» YOUR INSTRUCTIONS
Below are the records. Retype, exactly, the lines from the first through the line with "reg [31:0] B;", and leave out the pictures.

(Dataset items)
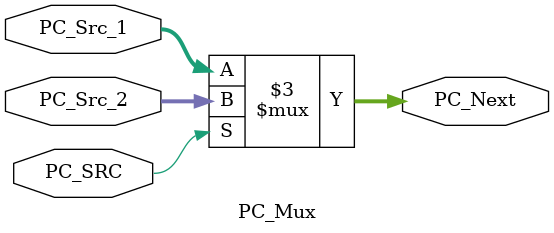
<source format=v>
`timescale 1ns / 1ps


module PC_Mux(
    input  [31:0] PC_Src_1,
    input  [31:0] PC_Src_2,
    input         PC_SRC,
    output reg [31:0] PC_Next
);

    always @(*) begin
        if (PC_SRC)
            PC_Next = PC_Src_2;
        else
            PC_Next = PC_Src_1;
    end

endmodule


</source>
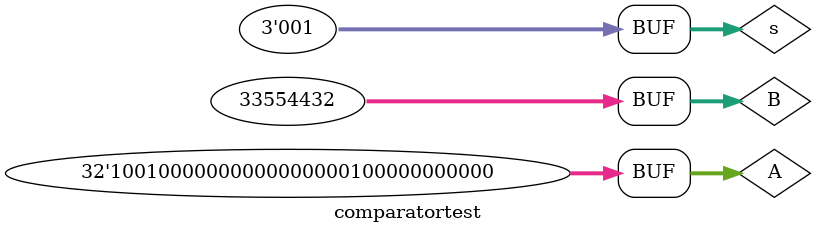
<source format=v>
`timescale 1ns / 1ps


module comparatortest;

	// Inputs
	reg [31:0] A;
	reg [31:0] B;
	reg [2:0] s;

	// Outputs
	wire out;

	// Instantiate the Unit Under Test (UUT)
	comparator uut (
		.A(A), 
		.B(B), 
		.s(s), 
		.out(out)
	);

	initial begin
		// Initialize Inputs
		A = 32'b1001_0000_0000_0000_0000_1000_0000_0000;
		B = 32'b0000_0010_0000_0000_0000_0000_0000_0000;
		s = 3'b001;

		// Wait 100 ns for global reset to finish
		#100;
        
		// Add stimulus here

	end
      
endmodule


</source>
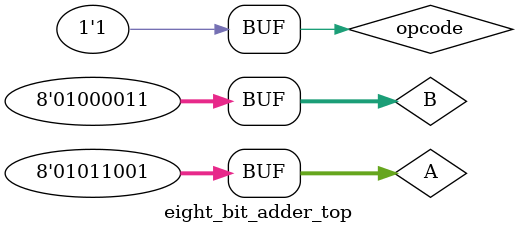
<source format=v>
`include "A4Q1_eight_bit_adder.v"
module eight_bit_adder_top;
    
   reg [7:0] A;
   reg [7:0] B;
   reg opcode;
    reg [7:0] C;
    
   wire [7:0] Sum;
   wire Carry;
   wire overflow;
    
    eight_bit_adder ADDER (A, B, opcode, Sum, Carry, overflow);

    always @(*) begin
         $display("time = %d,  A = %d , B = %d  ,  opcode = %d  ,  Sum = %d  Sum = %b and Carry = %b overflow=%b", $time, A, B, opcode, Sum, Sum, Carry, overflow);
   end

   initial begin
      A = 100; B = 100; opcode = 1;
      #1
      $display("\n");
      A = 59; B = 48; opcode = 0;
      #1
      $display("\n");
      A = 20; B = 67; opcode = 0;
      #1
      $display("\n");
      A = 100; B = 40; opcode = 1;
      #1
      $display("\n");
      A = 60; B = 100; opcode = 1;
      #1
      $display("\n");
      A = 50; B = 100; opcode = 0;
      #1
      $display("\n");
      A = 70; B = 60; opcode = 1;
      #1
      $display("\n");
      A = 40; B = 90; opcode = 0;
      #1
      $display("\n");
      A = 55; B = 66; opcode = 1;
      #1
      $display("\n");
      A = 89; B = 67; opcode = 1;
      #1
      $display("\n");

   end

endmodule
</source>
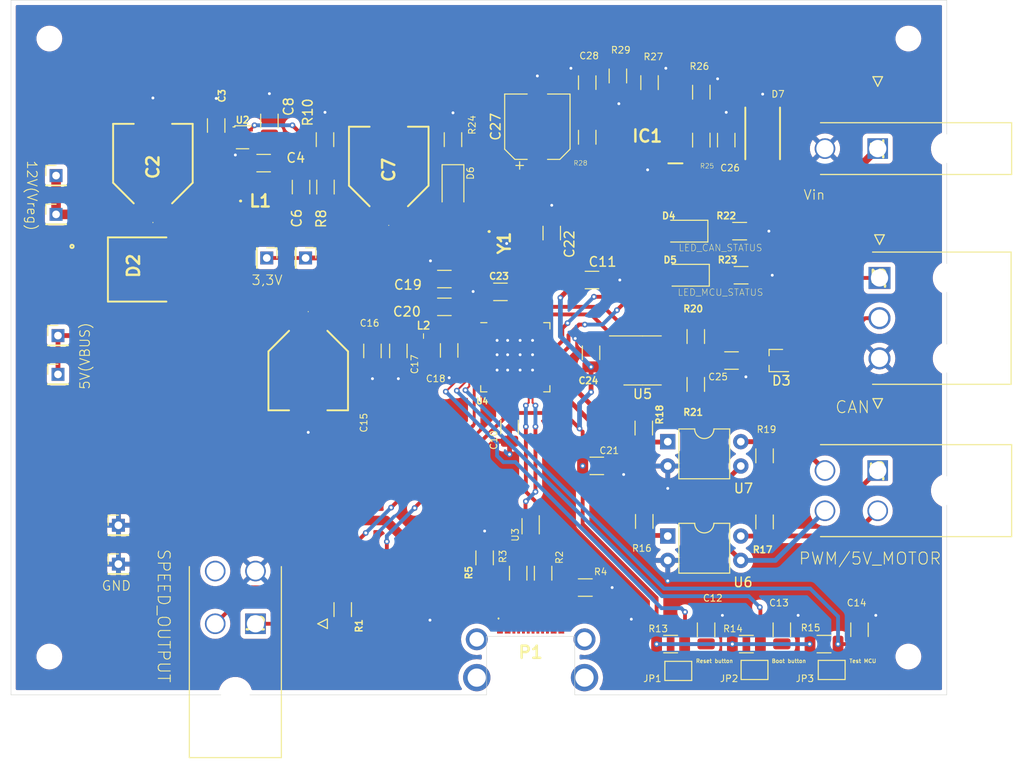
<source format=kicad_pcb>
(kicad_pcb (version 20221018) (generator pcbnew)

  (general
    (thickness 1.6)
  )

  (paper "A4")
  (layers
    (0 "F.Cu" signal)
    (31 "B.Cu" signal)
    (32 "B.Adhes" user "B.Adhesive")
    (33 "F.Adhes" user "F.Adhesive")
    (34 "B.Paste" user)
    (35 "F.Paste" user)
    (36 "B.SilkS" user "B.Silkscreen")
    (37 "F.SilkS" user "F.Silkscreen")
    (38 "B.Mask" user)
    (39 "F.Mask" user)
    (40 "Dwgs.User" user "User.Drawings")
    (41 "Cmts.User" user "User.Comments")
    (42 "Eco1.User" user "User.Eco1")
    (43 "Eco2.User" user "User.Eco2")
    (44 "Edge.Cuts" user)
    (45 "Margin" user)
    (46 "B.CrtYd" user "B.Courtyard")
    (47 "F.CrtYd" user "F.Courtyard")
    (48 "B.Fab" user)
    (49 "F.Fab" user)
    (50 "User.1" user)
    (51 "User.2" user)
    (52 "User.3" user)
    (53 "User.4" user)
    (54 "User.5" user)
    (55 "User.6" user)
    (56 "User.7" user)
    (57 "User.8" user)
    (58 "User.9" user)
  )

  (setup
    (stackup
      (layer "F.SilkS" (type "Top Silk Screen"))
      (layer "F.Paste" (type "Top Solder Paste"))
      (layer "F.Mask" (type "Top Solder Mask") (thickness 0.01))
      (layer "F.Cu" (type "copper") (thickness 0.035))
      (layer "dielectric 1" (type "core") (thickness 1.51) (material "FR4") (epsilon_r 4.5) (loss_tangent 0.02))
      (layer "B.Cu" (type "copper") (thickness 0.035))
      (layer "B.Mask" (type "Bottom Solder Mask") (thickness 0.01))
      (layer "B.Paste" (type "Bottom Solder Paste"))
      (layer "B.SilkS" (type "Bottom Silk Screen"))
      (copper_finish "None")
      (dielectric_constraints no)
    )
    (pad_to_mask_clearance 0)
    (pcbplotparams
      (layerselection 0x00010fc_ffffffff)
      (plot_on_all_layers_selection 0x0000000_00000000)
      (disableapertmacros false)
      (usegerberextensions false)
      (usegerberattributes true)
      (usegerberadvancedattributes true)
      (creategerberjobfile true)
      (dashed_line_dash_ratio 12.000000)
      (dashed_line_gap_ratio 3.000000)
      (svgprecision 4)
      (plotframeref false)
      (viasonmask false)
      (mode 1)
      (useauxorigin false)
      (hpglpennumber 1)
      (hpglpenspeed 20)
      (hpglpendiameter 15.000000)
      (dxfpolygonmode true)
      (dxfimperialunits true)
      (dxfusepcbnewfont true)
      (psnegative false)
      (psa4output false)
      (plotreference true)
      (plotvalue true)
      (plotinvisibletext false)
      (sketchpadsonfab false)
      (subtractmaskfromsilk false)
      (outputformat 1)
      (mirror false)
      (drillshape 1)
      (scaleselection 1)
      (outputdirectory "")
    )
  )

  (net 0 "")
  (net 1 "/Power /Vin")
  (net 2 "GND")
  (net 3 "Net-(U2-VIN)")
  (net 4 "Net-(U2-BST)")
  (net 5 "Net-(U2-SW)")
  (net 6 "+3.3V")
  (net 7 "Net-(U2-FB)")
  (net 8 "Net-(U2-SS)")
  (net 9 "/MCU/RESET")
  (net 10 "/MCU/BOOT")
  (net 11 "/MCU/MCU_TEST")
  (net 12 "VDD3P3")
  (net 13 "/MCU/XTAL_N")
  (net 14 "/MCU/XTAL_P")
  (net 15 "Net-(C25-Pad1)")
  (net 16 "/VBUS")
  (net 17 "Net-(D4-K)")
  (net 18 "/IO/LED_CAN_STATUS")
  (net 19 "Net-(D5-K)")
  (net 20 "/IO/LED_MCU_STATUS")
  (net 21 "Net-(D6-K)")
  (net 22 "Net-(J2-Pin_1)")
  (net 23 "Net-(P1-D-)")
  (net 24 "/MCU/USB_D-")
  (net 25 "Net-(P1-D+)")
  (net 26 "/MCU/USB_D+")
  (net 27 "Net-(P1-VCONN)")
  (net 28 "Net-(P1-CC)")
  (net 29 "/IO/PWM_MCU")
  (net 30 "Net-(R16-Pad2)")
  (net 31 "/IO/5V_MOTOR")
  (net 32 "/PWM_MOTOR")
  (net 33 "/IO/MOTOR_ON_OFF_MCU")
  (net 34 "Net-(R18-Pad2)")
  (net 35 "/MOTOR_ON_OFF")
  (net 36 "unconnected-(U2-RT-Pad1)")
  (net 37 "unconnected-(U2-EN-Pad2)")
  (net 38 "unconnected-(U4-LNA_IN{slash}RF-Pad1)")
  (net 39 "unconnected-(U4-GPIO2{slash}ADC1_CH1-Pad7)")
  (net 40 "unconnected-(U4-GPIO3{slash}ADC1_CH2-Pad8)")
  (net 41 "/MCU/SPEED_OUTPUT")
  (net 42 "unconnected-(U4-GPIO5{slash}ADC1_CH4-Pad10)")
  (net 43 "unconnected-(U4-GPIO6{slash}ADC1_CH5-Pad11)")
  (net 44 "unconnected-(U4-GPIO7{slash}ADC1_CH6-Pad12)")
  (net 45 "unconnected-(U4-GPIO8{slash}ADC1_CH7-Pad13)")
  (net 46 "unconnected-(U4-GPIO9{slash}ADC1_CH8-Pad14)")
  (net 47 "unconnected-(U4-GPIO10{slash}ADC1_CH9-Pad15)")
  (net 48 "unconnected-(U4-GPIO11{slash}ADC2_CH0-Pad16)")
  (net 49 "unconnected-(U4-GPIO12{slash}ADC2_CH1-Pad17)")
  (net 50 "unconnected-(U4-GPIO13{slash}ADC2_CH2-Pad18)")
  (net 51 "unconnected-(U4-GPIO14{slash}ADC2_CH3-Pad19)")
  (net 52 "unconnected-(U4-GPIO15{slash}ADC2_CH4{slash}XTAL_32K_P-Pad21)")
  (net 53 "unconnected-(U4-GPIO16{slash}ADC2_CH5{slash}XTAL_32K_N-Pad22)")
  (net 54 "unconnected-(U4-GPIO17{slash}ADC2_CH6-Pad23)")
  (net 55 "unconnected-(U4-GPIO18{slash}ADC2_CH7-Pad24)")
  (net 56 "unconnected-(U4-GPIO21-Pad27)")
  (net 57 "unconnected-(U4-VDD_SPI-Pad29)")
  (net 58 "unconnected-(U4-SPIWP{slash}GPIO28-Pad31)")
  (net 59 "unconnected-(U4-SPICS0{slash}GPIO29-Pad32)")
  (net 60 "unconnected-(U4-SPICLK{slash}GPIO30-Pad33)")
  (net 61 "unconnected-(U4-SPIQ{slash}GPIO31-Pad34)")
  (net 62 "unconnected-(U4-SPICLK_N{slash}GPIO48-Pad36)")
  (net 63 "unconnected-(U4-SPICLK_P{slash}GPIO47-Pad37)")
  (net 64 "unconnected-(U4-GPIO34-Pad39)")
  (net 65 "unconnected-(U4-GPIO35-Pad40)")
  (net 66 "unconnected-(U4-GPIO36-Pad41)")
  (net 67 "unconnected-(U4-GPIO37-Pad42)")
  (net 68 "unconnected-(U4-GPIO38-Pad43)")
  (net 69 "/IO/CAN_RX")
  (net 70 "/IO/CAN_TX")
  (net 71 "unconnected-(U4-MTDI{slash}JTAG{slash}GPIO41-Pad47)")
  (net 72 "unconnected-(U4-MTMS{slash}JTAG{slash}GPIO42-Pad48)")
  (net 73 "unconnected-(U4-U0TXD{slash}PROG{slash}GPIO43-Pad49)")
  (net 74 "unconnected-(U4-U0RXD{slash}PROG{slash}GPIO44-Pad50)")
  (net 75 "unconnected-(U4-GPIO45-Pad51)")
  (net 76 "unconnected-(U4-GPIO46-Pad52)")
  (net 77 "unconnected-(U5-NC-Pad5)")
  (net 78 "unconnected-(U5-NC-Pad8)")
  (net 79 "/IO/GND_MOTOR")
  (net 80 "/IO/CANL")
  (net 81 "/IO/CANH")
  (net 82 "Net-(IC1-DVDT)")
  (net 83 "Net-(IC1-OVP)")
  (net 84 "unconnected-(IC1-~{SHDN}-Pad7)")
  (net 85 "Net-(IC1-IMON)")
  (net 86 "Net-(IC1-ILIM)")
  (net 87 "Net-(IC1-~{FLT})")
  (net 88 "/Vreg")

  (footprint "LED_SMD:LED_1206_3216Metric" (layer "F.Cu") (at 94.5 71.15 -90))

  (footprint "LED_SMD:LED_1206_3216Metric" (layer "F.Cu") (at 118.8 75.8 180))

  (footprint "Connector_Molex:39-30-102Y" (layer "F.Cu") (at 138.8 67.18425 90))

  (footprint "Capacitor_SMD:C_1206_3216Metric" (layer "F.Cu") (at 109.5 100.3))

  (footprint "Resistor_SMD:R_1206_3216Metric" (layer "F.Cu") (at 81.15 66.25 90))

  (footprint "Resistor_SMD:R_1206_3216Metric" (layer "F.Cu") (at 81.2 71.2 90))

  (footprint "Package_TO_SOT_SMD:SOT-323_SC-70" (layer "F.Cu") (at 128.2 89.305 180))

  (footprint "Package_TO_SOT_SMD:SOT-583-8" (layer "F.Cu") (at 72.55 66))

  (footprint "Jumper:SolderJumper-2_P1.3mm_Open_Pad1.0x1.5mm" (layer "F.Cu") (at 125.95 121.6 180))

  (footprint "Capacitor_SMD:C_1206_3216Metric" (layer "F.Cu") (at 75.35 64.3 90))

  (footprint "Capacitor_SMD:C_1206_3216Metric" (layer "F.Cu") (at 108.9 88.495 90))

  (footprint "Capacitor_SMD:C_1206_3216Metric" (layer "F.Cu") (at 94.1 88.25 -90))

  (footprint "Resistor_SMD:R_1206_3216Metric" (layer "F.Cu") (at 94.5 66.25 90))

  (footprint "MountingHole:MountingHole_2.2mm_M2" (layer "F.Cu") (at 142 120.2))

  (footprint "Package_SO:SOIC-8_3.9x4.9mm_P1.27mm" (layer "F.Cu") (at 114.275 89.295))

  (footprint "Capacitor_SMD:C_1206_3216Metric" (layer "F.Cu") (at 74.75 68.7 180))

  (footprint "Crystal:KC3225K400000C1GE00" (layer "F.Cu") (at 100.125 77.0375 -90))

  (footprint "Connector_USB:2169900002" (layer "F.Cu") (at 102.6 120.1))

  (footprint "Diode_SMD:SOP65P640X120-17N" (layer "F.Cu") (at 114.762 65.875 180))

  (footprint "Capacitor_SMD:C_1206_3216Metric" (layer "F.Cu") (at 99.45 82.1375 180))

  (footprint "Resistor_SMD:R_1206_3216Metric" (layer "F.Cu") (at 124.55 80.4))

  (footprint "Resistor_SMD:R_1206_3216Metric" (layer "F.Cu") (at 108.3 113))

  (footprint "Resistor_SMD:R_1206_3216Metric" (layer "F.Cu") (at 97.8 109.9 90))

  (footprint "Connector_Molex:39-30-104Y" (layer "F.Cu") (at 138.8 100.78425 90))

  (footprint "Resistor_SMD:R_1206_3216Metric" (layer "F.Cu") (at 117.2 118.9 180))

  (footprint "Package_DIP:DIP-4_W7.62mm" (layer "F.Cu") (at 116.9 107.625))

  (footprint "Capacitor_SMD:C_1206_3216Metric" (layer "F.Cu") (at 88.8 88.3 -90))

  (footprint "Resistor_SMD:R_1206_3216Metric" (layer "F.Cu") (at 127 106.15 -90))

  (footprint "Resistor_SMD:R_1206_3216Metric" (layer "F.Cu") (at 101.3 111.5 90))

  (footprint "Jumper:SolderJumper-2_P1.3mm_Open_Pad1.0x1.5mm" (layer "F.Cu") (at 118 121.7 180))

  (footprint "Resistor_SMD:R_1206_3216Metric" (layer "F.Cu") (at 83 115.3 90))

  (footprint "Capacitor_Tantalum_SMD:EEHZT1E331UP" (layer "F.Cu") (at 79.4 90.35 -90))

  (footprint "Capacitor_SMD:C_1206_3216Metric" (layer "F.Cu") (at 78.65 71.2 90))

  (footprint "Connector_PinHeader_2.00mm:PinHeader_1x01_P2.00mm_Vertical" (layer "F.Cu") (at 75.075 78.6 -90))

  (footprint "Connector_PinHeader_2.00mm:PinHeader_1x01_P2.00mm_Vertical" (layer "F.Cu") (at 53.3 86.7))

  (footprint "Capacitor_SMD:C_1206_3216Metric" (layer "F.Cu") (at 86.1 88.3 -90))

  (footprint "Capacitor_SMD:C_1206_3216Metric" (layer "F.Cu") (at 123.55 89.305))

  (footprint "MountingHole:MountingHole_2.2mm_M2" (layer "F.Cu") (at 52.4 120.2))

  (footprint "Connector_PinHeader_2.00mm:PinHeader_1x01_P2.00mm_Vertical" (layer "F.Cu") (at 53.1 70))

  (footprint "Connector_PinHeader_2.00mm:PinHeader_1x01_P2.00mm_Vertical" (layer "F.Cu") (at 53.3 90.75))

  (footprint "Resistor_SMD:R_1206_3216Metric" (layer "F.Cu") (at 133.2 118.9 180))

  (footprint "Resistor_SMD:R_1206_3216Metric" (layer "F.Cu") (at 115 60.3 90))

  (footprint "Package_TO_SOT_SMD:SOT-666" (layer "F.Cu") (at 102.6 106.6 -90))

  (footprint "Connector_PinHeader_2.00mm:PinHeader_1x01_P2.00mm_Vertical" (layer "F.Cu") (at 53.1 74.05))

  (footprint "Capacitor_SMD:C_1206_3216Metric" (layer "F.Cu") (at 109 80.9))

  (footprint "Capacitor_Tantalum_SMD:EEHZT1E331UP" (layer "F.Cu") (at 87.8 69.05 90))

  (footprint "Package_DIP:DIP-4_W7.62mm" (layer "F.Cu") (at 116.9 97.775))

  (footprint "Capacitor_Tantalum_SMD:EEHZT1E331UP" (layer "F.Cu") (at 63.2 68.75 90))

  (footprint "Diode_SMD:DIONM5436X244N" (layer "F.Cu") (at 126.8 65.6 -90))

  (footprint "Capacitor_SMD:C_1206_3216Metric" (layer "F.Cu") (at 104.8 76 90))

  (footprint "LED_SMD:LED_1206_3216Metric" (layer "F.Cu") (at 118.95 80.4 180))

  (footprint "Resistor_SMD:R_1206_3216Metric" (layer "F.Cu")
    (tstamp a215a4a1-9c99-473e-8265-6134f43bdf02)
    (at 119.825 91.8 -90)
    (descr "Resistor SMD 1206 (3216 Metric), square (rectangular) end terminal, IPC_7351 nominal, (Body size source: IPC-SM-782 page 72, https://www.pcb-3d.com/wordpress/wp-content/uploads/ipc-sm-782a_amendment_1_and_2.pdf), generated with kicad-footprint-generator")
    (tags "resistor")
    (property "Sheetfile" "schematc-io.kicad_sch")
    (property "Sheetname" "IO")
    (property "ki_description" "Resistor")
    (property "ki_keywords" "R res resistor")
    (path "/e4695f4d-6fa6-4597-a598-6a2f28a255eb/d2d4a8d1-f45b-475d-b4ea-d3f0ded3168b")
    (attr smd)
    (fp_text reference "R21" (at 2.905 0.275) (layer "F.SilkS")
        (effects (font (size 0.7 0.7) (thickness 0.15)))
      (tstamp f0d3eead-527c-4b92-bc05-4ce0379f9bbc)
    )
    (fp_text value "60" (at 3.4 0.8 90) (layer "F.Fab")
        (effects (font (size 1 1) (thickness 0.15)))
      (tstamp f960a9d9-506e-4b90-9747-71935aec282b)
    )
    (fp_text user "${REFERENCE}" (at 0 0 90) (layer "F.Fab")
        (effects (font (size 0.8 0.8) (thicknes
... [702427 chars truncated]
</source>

» ANSWER AREA
<source format=v>
`timescale 1ns / 1ps


module PC_Mux(
    input  [31:0] PC_Src_1,
    input  [31:0] PC_Src_2,
    input         PC_SRC,
    output reg [31:0] PC_Next
);

    always @(*) begin
        if (PC_SRC)
            PC_Next = PC_Src_2;
        else
            PC_Next = PC_Src_1;
    end

endmodule


</source>
<source format=v>
`timescale 1ns / 1ps


module comparatortest;

	// Inputs
	reg [31:0] A;
	reg [31:0] B;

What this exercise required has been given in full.